** WHAT TO PRODUCE **
Comb the records below for the string "Mitarbeiter" and copy each line where it turns up.

[Stored data entries]
----------------

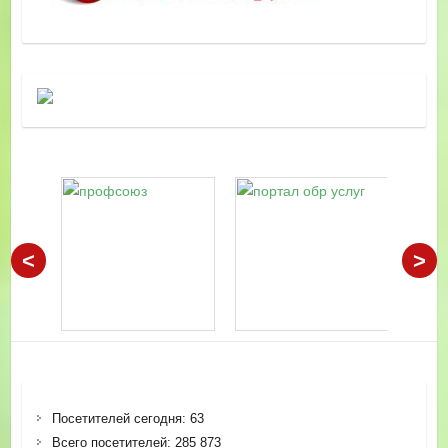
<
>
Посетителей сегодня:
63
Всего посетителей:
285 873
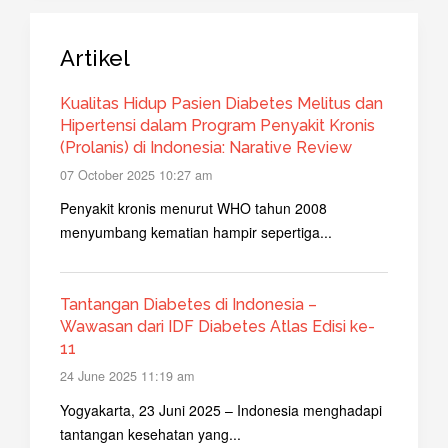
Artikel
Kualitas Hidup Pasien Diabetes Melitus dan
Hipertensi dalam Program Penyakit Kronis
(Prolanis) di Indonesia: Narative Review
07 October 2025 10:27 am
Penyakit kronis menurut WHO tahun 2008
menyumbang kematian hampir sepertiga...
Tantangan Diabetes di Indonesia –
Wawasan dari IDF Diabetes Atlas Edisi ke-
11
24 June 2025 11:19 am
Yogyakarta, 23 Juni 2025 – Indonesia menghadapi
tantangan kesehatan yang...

----------------

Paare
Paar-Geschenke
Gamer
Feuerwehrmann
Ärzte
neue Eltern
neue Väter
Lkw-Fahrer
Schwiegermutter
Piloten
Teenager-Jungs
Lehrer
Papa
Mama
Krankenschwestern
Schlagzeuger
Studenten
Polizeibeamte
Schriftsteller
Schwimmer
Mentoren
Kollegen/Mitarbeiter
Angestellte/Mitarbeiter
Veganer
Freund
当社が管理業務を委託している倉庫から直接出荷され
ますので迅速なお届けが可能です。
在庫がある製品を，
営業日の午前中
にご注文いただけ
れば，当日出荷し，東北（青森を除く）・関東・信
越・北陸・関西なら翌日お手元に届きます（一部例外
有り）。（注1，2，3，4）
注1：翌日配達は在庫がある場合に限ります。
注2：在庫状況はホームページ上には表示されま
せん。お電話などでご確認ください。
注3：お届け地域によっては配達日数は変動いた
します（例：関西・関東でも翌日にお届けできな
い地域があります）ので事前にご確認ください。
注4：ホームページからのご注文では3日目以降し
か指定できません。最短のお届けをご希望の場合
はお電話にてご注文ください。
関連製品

----------------

** COMPLETED EXERCISE **
Kollegen/Mitarbeiter
Angestellte/Mitarbeiter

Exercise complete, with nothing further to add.